I can also accomplish the same with changing group ownership, but with a slightly different command chgrp. Easy peasy:

chgrp suse_group example_file

…and that’s it.

Next time

As I already stated, next time we’ll have a photo-finish of sorts. And after that, you’ll be on your own (along with me, wandering through the terminal’s darkness, with only a blinking green cursor as a lighthouse  :) ). Until then geekos, remember to…

…have a lot of fun!

 

 

Both comments and pings are currently closed.

9 Responses to “Command Line Tuesdays – Part Seven”

  1. Not sure if its already planned but addig SUID, SGID and sticky bits would be worth covering.

  2. Trying to figure out binary chmod values is terrible. It’s an old and counterintuitive method. These days we have much better! At least if you’re using GNU coreutils (which you probably are).

    chmod accepts permissions in this form: `chmod x±xxx,x±xxx,x±xxx file`, where the first “x” is a letter indicating which permission set you want to change (u – user, g – group, o – others), followed by either a plus (if you want to allow access) or a minus (if you want to restrict access), and then followed by any of the three letters rwx (read write and execute, as we see in `ls -l`).

    So taking your example, if we would like to have a file with read, write and executing permissions for the file owner and for the group owner of the file, but make it unavailable to all other users, we do:

    chmod u+rwx,g+rwx,o-rwx example_file

    Or, if we look at ls -l and see that the file is -rwxr–r–, then we can simply do:

    chmod g+wx,o-r example_file

    Much easier to understand and remember!

    Then about `su`, technically you don’t ever want to use it, because sudo is much safer. If you use su and leave the terminal open, anyone will be able to have full control over your PC while you’re not looking. Plus, with sudo asking for the password every once in a while, it gives you a bit of time to think if you really want to run whatever you want to run with root permissions. And lastly, in su mode you can get confused as to what user you’re doing changes as. For instance, in you do `touch test.txt` in su mode, it will be owned by root:root. You can get in quite a pickle later on, trying to figure out why the file you created back then isn’t writeable for you any more. Meanwhile you would never do `sudo touch test.txt` in your home directory, because that doesn’t make any sense to use over a simple `touch test.txt`.

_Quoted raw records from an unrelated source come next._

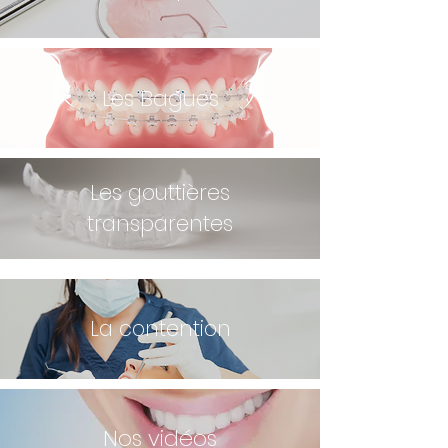
Les Bagues
Les gouttières
transparentes
La contention
Nos vidéos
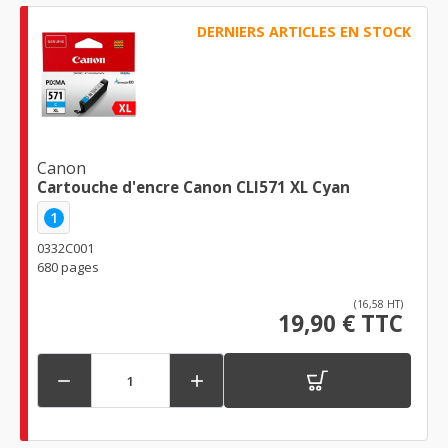
DERNIERS ARTICLES EN STOCK
Canon
Cartouche d'encre Canon CLI571 XL Cyan
1
0332C001
680 pages
(16,58 HT)
19,90 € TTC


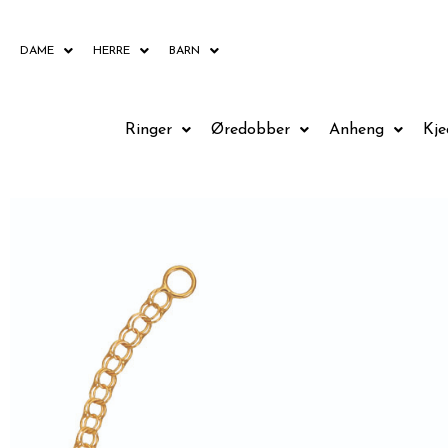
Hopp
rett
DAME
HERRE
BARN
til
innholdet
Ringer
Øredobber
Anheng
Kje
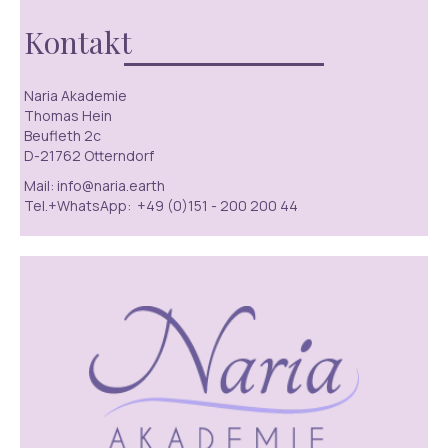
Kontakt
Naria Akademie
Thomas Hein
Beufleth 2c
D-21762 Otterndorf
Mail: info@naria.earth
Tel.+WhatsApp: +49 (0)151 - 200 200 44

    Oh, and worth mentioning are kdesu and gksudo (I guess? I’m not a GNOME user…) for running GUI programs with root permissions (albeit that’s also discouraged, GUI applications should use polkit instead).

  3. hcvv

    Please donot use plain
    su
    but
    su –
    (which is short for su -l). Read the man page why. And think about the security issues you will have when using as root the wrong environment (special the PATH variable).

  4. manitu

    Using the su – is also important if you want to start anything with a GUI, otherwise you will get “Session bus not found”.

    You can use chown also like, its much faster if you want to change both: chown user:group file

  5. manitu

    Sorry for double-post, but could you explain the user-handling in another CLT?

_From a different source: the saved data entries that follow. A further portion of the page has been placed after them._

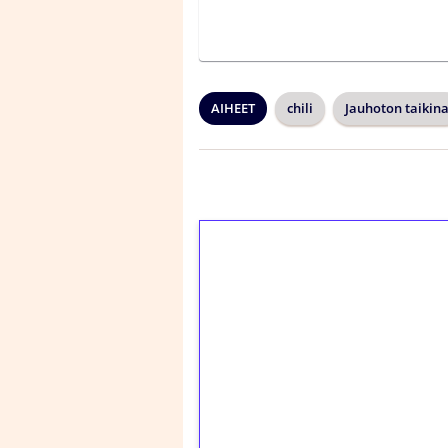
AIHEET
chili
Jauhoton taikin
1€ = 10€ arvosta 
kierrätystä!
Talleta 1€
Saat heti 50 ilmaiskier
kierros)!
Ei kierrätysvaatimusta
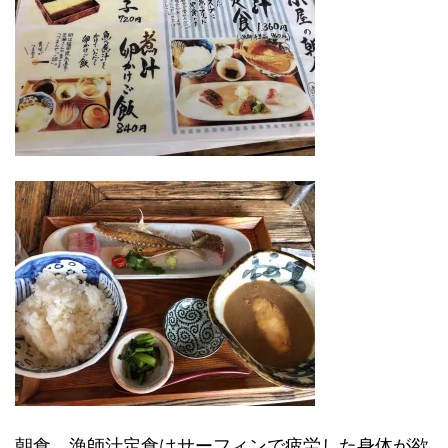
朝食、漁師汁定食はサーフィンで疲労した身体が欲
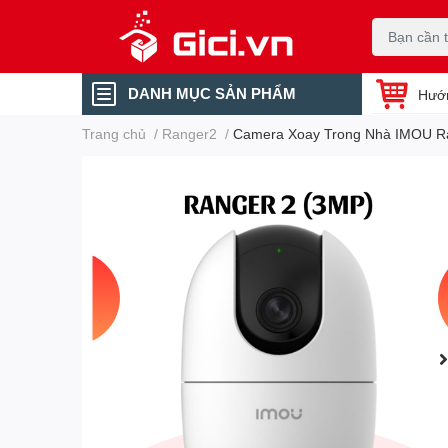
DANH MỤC SẢN PHẨM
Hướ
Trang chủ
/
Ranger2
/
Camera Xoay Trong Nhà IMOU R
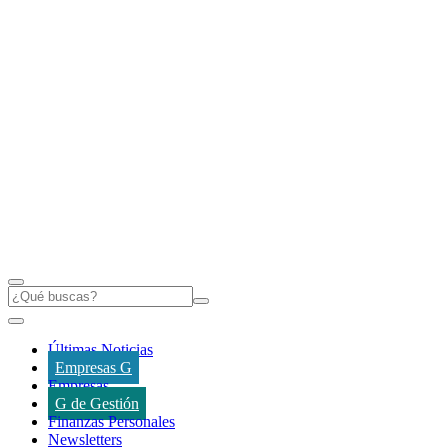
Últimas Noticias
Empresas G
Empresas
G de Gestión
Finanzas Personales
Newsletters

    Its really a pain for many users to understand how to give their permissions group-wise.

    It would be also cool to know what a systemuser (-r) actually is, if someone is going to install a service without yast and rpm.

  6. TAbdenour

    One weakness of linux over windows is not taking care of native ACL as the fact that NTFS offers souble and transparent method for administering access rights since NT4 (20 years).

    • @TAbdenour

      Whan I right click in dolphin and go to access privileges tab and then to a extended it gives me the option to set detailed access privileges for any or multiple users on the system – isn´t this an ACL?

    • Anonymous

      Tabdenour NT 4.0 was released to manufacturing on 31 July 1996 so not precisely 20 years, and with xattr and acl generally available on new installation you have what is needed.
      Even if posix acl doesn’t work exactly the same as ntfs …

  7. Shane

    Great tutorials When the series is complete, please publish all in some form of document example pdf.